Из двух других комнат на верхнем этаже одна была кладовкой, где мать хранила свои платья, а другая — новой гостиной. Окно гостиной выходило во двор начальной школы, находившейся на соседнем участке земли. Когда Муна, Рабия и Джамиля ходили в эту школу, Джабер и я бросали им из окна школьные завтраки. В школе чаще всего не было воды, и в жаркие послеобеденные часы школьники выстраивались под окнами нашей гостиной и кричали:
— Уарда, Джабер, вы там?
— Да, а что вы хотите?
— Нам нужна вода, сбросьте нам воду!
Тогда мы шли в кухню, наполняли водой пластиковые бутылки и бросали их в школьный двор. Везде в доме была разбрызгана вода, и мать немножко ругала нас, но не всерьез. Лишь в том случае, если в водопроводе иссякала вода, а мы сбрасывали наши последние бутылки вниз, в школу, мать сердилась по-настоящему:
— Что же вы со мной делаете! — кричала она. — Как же мы будем завтра готовить еду?
Тогда мы побыстрее удирали на улицу и играли с песком и камнями, ожидая, пока мама снова успокоится.
С верхнего этажа на плоскую крышу вела примитивная лестница-стремянка, сколоченная из кривых веток. На ночь лестницу убирали, чтобы воры не могли проникнуть сверху в наш дом. На крыше не было ничего, кроме телевизионной антенны отца и маминой веревки для сушки белья.
Нам, детям, подниматься на крышу было запрещено. Это было слишком опасно, поскольку на ней не было никакого ограждения.
Об этой крыше у меня нет никаких добрых воспоминаний. Здесь мой отец сжег мою мать. Но незадолго до ее смерти на этой крыше случилось нечто ужасное.

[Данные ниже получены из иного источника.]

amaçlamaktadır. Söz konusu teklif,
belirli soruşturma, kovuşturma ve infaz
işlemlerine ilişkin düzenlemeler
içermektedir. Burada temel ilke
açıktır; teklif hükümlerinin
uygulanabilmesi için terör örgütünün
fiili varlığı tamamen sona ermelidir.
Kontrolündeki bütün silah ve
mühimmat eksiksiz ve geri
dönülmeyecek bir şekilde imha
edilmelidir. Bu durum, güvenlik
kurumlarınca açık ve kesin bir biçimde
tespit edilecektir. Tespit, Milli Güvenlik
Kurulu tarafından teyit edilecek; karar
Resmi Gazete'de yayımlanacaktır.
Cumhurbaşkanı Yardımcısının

Отец уже в то время стал вести себя весьма странно. Дела у него шли плохо, и он целыми днями просиживал у портного, куря гашиш. В то время моя младшая сестра Уафа заболела и заразила Асию, которая была еще грудным ребенком. Отец забрал детей и потащил их на крышу.
— Солнце, — бормотал он, — солнце их вылечит.
Затем он уложил детей на камни, сел рядом с ними и уставился на палящее солнце, пока на его глазах не выступили слезы.
Дети сначала кричали, но в раскаленном зное их крики становились все тише. Наконец они замолчали совсем.
Мать вскарабкалась по лестнице и закричала отцу:
— Хусейн, пожалуйста, отдай мне детей! Они умирают. Их нужно отправить в больницу.
Но отец не реагировал. Мать заплакала и легла на пол перед лестницей. У нее уже не было сил и мужества бороться за жизнь своих дочерей.
Позже я осторожно выглянула наверх. Я увидела отца, сидевшего спиной ко мне. Он все еще смотрел на солнце. Мои сестры неподвижно лежали возле него. Слюна, стекавшая у них изо рта, высохла и превратилась в белые следы на их лицах.
Я легла рядом с мамой и заплакала вместе с ней. Лишь через два дня моей сестре Рабие удалось заставить отца слезть с крыши.
Он посмотрел на нее как ни в чем не бывало:
— Я лучше отвезу малышек в больницу, правда же?
В больнице Хасана Второго, которая находилась прямо напротив кладбища, им спасли жизнь буквально в последний момент.
Когда я сегодня думаю об отце, я вижу старого сломленного человека в синем тренировочном костюме с красным узором. Этот костюм я привезла отцу за десять лет до его смерти в больницу при тюрьме Сафи на Атлантическом побережье. Его там лечили от диабета. Его глаза были пустыми, а голос — слабым.